Hidalgo County District Attorney Ricardo Rodriguez, center left, meets with Rio Grande Valley counterparts Luis V. Saenz of Cameron County, Annette Hinojosa of Willacy County and Omar Escobar Jr. of Starr County as they organize the RGV District Attorneys Coalition. Courtesy photo.

BROWNSVILLE — District attorneys representing the four counties of the Rio Grande Valley have banded together to form a coalition intended to foster relationships and facilitate cooperation between offices, according to the Cameron County District Attorney’s Office.

District Attorney Luis V. Saenz announced the creation of the Rio Grande Valley District Attorney Coalition on Friday in Brownsville. Saenz will be joined by District Attorneys Ricardo Rodriguez of Hidalgo County, Omar Escobar Jr. of Starr County, and Annette Hinojosa of Willacy County.
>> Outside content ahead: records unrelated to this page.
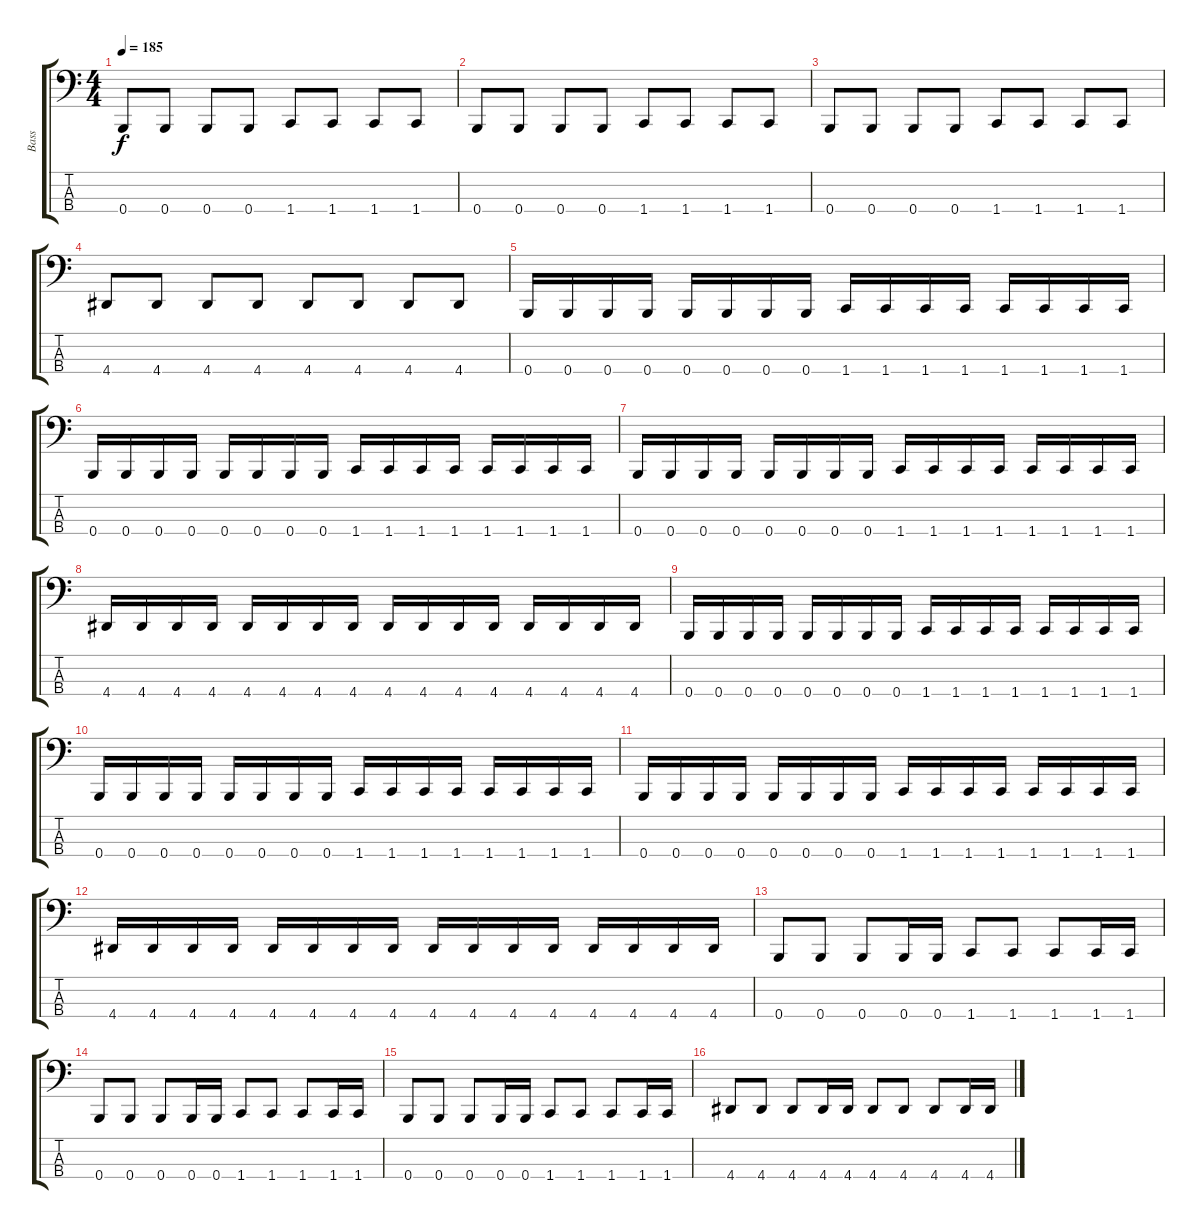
\track ("Bass" "Bass") {instrument electricbasspick}
\staff {score tabs}
\tuning (E2 B1 Ab1 B0) {hide}
\ts (4 4)
\tempo 185
\clef f4
\ks c
0.4.8{dy f} 0.4.8 0.4.8 0.4.8 1.4.8 1.4.8 1.4.8 1.4.8 |
0.4.8 0.4.8 0.4.8 0.4.8 1.4.8 1.4.8 1.4.8 1.4.8 |
0.4.8 0.4.8 0.4.8 0.4.8 1.4.8 1.4.8 1.4.8 1.4.8 |
4.4.8 4.4.8 4.4.8 4.4.8 4.4.8 4.4.8 4.4.8 4.4.8 |
0.4.16 0.4.16 0.4.16 0.4.16 0.4.16 0.4.16 0.4.16 0.4.16 1.4.16 1.4.16 1.4.16 1.4.16 1.4.16 1.4.16 1.4.16 1.4.16 |
0.4.16 0.4.16 0.4.16 0.4.16 0.4.16 0.4.16 0.4.16 0.4.16 1.4.16 1.4.16 1.4.16 1.4.16 1.4.16 1.4.16 1.4.16 1.4.16 |
0.4.16 0.4.16 0.4.16 0.4.16 0.4.16 0.4.16 0.4.16 0.4.16 1.4.16 1.4.16 1.4.16 1.4.16 1.4.16 1.4.16 1.4.16 1.4.16 |
4.4.16 4.4.16 4.4.16 4.4.16 4.4.16 4.4.16 4.4.16 4.4.16 4.4.16 4.4.16 4.4.16 4.4.16 4.4.16 4.4.16 4.4.16 4.4.16 |
0.4.16 0.4.16 0.4.16 0.4.16 0.4.16 0.4.16 0.4.16 0.4.16 1.4.16 1.4.16 1.4.16 1.4.16 1.4.16 1.4.16 1.4.16 1.4.16 |
0.4.16 0.4.16 0.4.16 0.4.16 0.4.16 0.4.16 0.4.16 0.4.16 1.4.16 1.4.16 1.4.16 1.4.16 1.4.16 1.4.16 1.4.16 1.4.16 |
0.4.16 0.4.16 0.4.16 0.4.16 0.4.16 0.4.16 0.4.16 0.4.16 1.4.16 1.4.16 1.4.16 1.4.16 1.4.16 1.4.16 1.4.16 1.4.16 |
4.4.16 4.4.16 4.4.16 4.4.16 4.4.16 4.4.16 4.4.16 4.4.16 4.4.16 4.4.16 4.4.16 4.4.16 4.4.16 4.4.16 4.4.16 4.4.16 |
0.4.8 0.4.8 0.4.8 0.4.16 0.4.16 1.4.8 1.4.8 1.4.8 1.4.16 1.4.16 |
0.4.8 0.4.8 0.4.8 0.4.16 0.4.16 1.4.8 1.4.8 1.4.8 1.4.16 1.4.16 |
0.4.8 0.4.8 0.4.8 0.4.16 0.4.16 1.4.8 1.4.8 1.4.8 1.4.16 1.4.16 |
4.4.8 4.4.8 4.4.8 4.4.16 4.4.16 4.4.8 4.4.8 4.4.8 4.4.16 4.4.16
The program “will build on the already strong relationships and communication that exists between the offices,” Cameron County DA’s Office spokeswoman Victoria Cisneros wrote in a press release Friday.
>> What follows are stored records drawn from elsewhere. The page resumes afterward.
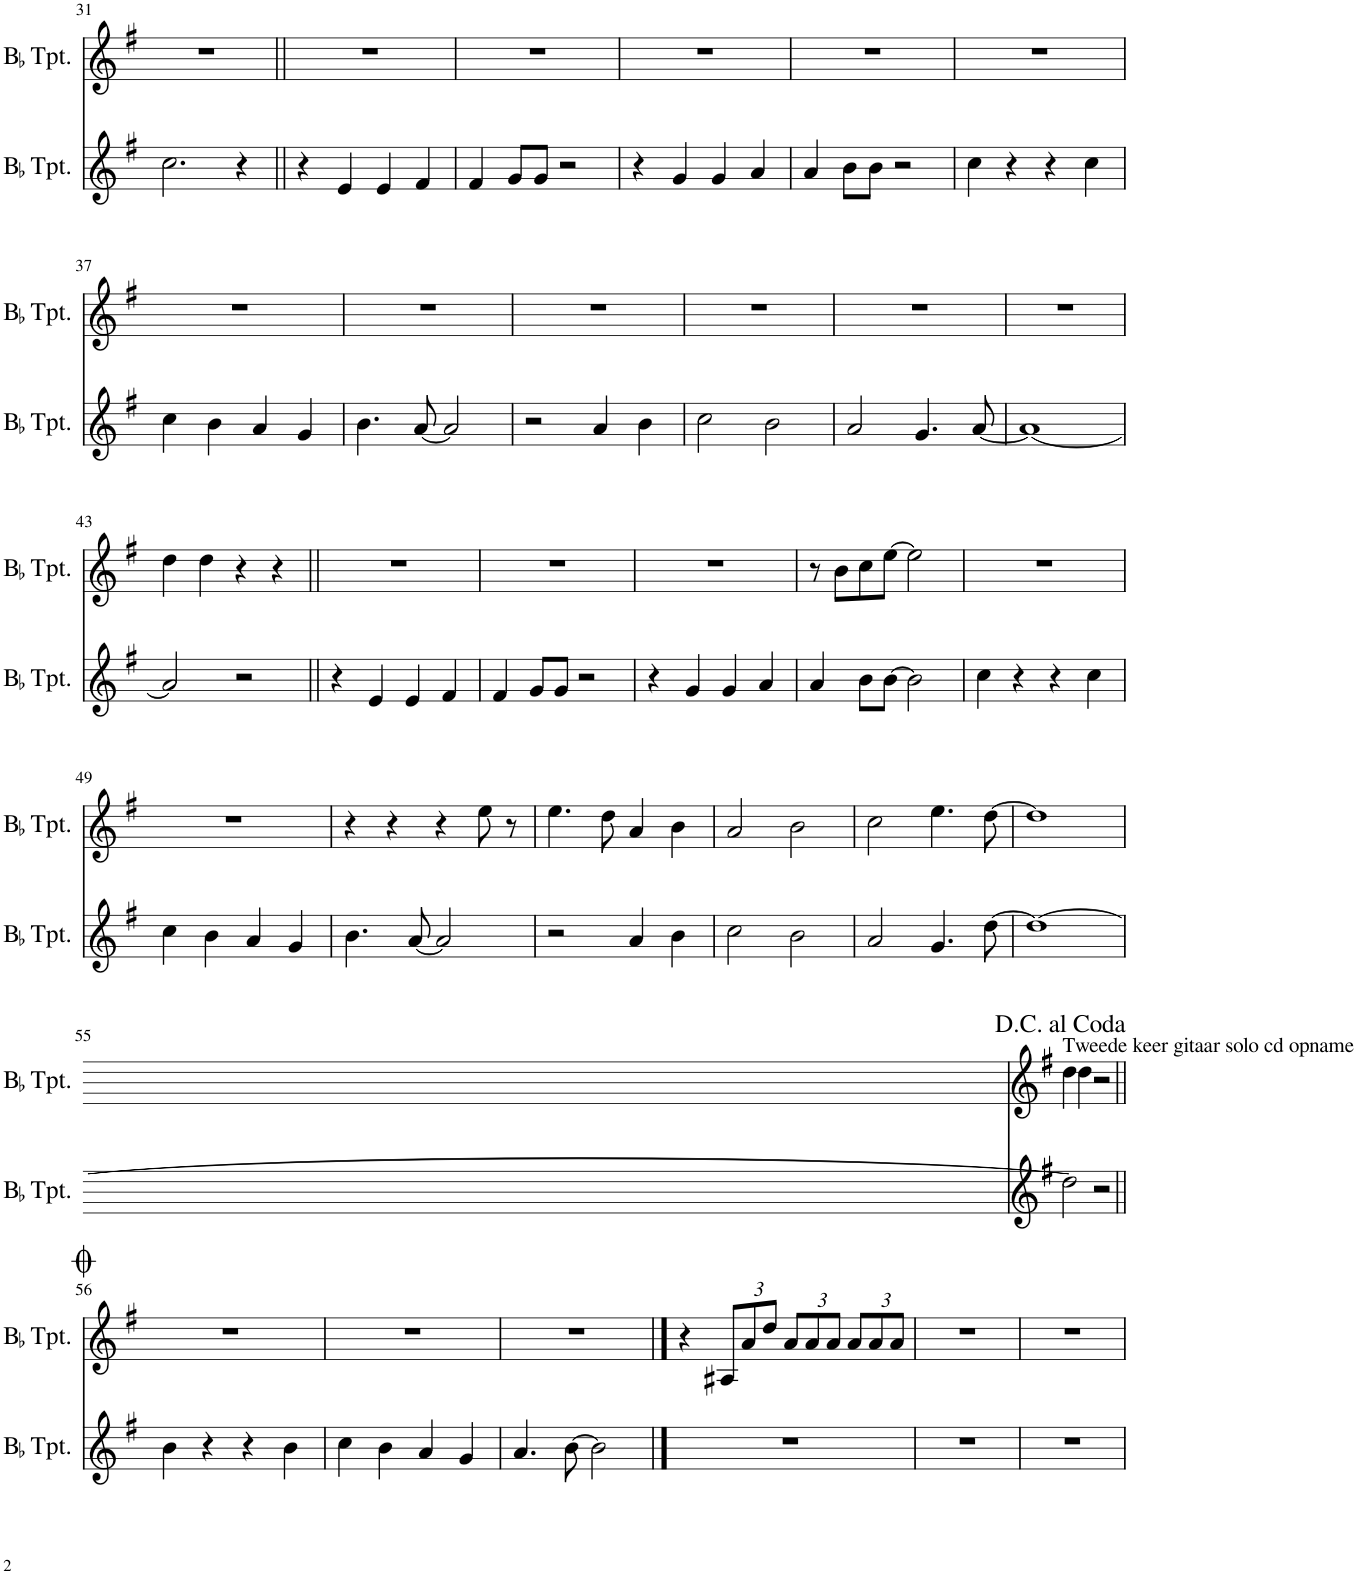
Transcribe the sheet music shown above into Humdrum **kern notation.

**kern	**kern
*part2	*part1
*staff2	*staff1
*I"BaccidentalFlat Trumpet	*I"BaccidentalFlat Trumpet
*I'BaccidentalFlat Tpt.	*I'BaccidentalFlat Tpt.
!!LO:PB:g=z
*clefG2	*clefG2
*Trd1c2	*Trd1c2
*k[f#]	*k[f#]
*M4/4	*M4/4
=31	=31
2.cc\	1r
4r	.
=32||	=32||
4r	1r
4e/	.
4e/	.
4f#/	.
=33	=33
4f#/	1r
8g/L	.
8g/J	.
2r	.
=34	=34
4r	1r
4g/	.
4g/	.
4a/	.
=35	=35
4a/	1r
8b\L	.
8b\J	.
2r	.
=36	=36
4cc\	1r
4r	.
4r	.
4cc\	.
!!LO:LB:g=z
=37	=37
4cc\	1r
4b\	.
4a/	.
4g/	.
=38	=38
4.b\	1r
[8a/	.
2a/]	.
=39	=39
2r	1r
4a/	.
4b\	.
=40	=40
2cc\	1r
2b\	.
=41	=41
2a/	1r
4.g/	.
[8a/	.
=42	=42
1a_	1r
!!LO:LB:g=z
=43	=43
2a/]	4dd\
.	4dd\
2r	4r
.	4r
=44||	=44||
4r	1r
4e/	.
4e/	.
4f#/	.
=45	=45
4f#/	1r
8g/L	.
8g/J	.
2r	.
=46	=46
4r	1r
4g/	.
4g/	.
4a/	.
=47	=47
4a/	8r
.	8b\L
8b\L	8cc\
[8b\J	[8ee\J
2b\]	2ee\]
=48	=48
4cc\	1r
4r	.
4r	.
4cc\	.
!!LO:LB:g=z
=49	=49
4cc\	1r
4b\	.
4a/	.
4g/	.
=50	=50
4.b\	4r
.	4r
[8a/	.
2a/]	4r
.	8ee\
.	8r
=51	=51
2r	4.ee\
.	8dd\
4a/	4a/
4b\	4b\
=52	=52
2cc\	2a/
2b\	2b\
=53	=53
2a/	2cc\
4.g/	4.ee\
[8dd\	[8dd\
=54	=54
1dd_	1dd]
!!LO:LB:g=z
=55	=55
!	!LO:TX:a:t=Tweede keer gitaar solo cd opname
2dd\]	4dd\
.	4dd\
2r	2r
!!LO:LB:g=z
=56||	=56||
4b\	1r
4r	.
4r	.
4b\	.
=57	=57
4cc\	1r
4b\	.
4a/	.
4g/	.
=58	=58
4.a/	1r
[8b\	.
2b\]	.
==59	==59
1r	4r
*	*Xbrackettup
.	12A#X/L
.	12a/
.	12dd/J
.	12a/L
.	12a/
.	12a/J
.	12a/L
.	12a/
.	12a/J
=60	=60
1r	1r
=61	=61
1r	1r
=	=
*-	*-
Saenz said his office regularly collaborates with other DAs, but that the move to formalize the relationships will make collaborating more constructive. “Everybody was really excited about it,” he said.

Photos from the coalition’s Feb. 27 inaugural meeting showed the four district attorneys gathered in the DA’s office in Brownsville, taking notes and discussing various initiatives.

Saenz said the coalition discussed the ability to share resources and intelligence information, as well as efforts to host and assist with inter-county law enforcement training. Additionally, he said the counties plan to collaborate on seasonal initiatives like holiday DWI campaigns while also representing the Valley in a united front on legislative matters.

DA Saenz will serve as chairman, while Hidalgo County District Attorney Ricardo Rodriguez has been appointed vice-chairman. Saenz, who proposed the idea to the other DAs in December, explained that the cooperation will facilitate joint training sessions and the sharing of technology in ways that can assist prosecutors while also conserving counties’ resources.

“For example — I’ll put on a training and it will cost me a couple thousand dollars. Mr. Rodriguez in Hidalgo will put on a training and it will cost several thousand dollars. The coalition can cooperate and collaborate with each other on areas of training.”

Saenz said that the move to form the coalition will assist prosecutors with intelligence, as many Valley crimes occur between counties. “For the bad guys, there is no such thing as Cameron County, Hidalgo County boundaries. In fact, we’ve had numerous cases where the case starts in Hidalgo County and the murder happens in Hidalgo County, but the body is found over here.”

Another way the group will collaborate is to present a unified Valley voice on legislative issues that impact community members, according to Saenz.

“If I go by myself to Austin, I’m one of many hands going up. If we go as a RGV DA Coalition — four of us — OK, now it’s four hands reaching up and we’ll get their attention,” he said. “This is a more united and louder message that we’re trying to send, for the betterment of our people.”

This would give the officials the ability to prosecute crimes that currently fall through the cracks, according to Saenz. “One of those crimes is where new construction sites are stripped of copper. Copper is very valuable,” he said.

Other issues the DA said he’d like to address include legislation requiring pawn shops to check receipts from sellers before they buy an item, or the ability to prosecute contractors who take money from clients and never complete the work.

“People literally give thousands of dollars to a contractor who promises to do this and that, and lo and behold he takes off. As the law is written right now, it is very difficult for us to make it a criminal matter,” said Saenz.